Scharnagl delves far back into German history and puts his finger on the open wound: Jan. 21, 1871. On that day, the Bavarian Chamber of Deputies voted to become part of the new German Empire -- in Scharnagl's words, a "to be or not to be" decision for Bavaria. Because a majority of deputies voted to join the German Empire, it was ultimately a "day of disaster for Bavaria," Scharnagl says. He cites his compatriot Prince Otto of Bavaria, who took part in the proclamation of the empire. "What a mournful impression it made on me to see our Bavaria bow before the emperor ... my heart wanted to burst. It was all so cold, so proud, so shiny, so showy and ostentatious and heartless and empty."
Sense of Sadness
More than 140 years later, Bavaria apparently still hasn't overcome its sense of sadness. If one believes Scharnagl, Bavaria is still feeling the consequences of 1871 today. After all, it has to transfer billions of euros to cash-strapped foreign states such as North Rhine-Westphalia, Mecklenburg-Western Pomerania and Berlin, whose citizens, as all Bavarians know, like to spend their days lounging around instead of grafting like the hard-working Bavarians. And ever since the euro was introduced, the Bavarians have also had to fork out for the even lazier Greeks, Spaniards and Italians. That, in a nutshell, is the opinion of Germany's south-east corner.

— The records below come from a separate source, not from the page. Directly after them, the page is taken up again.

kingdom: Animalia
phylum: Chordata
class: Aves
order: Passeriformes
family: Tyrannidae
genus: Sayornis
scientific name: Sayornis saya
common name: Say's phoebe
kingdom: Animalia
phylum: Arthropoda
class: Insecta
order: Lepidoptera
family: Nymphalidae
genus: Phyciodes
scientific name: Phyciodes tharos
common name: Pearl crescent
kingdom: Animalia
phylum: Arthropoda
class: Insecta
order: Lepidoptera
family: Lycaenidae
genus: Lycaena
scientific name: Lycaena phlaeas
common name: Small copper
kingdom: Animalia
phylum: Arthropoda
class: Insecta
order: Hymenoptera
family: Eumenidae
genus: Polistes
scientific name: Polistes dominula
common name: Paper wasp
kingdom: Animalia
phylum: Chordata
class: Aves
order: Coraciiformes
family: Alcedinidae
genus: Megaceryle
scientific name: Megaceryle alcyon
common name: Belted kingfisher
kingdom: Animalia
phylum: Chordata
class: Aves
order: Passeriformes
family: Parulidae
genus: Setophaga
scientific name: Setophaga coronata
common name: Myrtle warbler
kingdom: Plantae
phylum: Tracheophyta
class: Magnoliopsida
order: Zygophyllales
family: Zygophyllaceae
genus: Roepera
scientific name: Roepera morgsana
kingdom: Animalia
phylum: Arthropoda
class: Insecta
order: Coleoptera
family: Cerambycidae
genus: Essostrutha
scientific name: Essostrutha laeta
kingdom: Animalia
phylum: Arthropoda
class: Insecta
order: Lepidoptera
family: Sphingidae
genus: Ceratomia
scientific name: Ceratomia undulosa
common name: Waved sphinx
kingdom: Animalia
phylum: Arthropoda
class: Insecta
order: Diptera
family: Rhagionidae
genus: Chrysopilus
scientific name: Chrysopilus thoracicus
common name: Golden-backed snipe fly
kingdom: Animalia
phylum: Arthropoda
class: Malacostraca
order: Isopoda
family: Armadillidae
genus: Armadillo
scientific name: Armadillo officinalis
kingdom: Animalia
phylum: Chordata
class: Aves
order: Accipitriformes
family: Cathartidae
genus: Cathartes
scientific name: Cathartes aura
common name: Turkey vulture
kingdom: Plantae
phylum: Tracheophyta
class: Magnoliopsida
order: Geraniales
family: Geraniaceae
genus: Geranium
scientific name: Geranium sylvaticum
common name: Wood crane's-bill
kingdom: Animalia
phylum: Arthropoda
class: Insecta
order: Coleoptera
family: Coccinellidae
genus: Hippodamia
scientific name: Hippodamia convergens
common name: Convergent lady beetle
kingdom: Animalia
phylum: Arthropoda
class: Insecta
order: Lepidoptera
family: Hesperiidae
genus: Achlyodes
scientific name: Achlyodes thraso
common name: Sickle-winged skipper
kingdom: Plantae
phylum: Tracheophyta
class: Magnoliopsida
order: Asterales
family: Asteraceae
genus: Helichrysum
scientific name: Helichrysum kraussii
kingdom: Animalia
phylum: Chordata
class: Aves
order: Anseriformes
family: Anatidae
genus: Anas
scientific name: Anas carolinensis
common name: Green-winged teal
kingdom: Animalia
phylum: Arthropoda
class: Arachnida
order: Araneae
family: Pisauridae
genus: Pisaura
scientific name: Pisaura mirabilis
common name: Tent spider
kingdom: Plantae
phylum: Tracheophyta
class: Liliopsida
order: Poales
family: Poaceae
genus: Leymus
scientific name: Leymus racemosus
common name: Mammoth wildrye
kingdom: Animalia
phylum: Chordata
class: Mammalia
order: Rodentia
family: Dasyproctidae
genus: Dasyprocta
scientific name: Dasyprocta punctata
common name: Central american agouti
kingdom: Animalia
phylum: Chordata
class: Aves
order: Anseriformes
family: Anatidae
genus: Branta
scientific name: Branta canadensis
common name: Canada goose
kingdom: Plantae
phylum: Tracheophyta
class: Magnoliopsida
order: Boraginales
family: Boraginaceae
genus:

Germany is famous for the rigor with which it addressed its Nazi past. Perhaps it's now time to process the upheavals of the 19th century too. As we know, having unresolved traumas can be harmful and often leads to behavioral problems. With this in mind, the actions of CSU politicians like Markus Söder and Alexander Dobrindt become easier to understand and to forgive.
But pity alone never helped anyone. Just as with all wrong decisions, there are only two ways to deal with Bavaria's fateful choice. You can try to undo it, as Scharnagl would like, but that approach is rarely successful. Or you can choose the alternative: Accept your fate, look to the future and stop moaning.
By Thursday evening, there had still been no response from the CSU's usual suspects. That's a start, perhaps.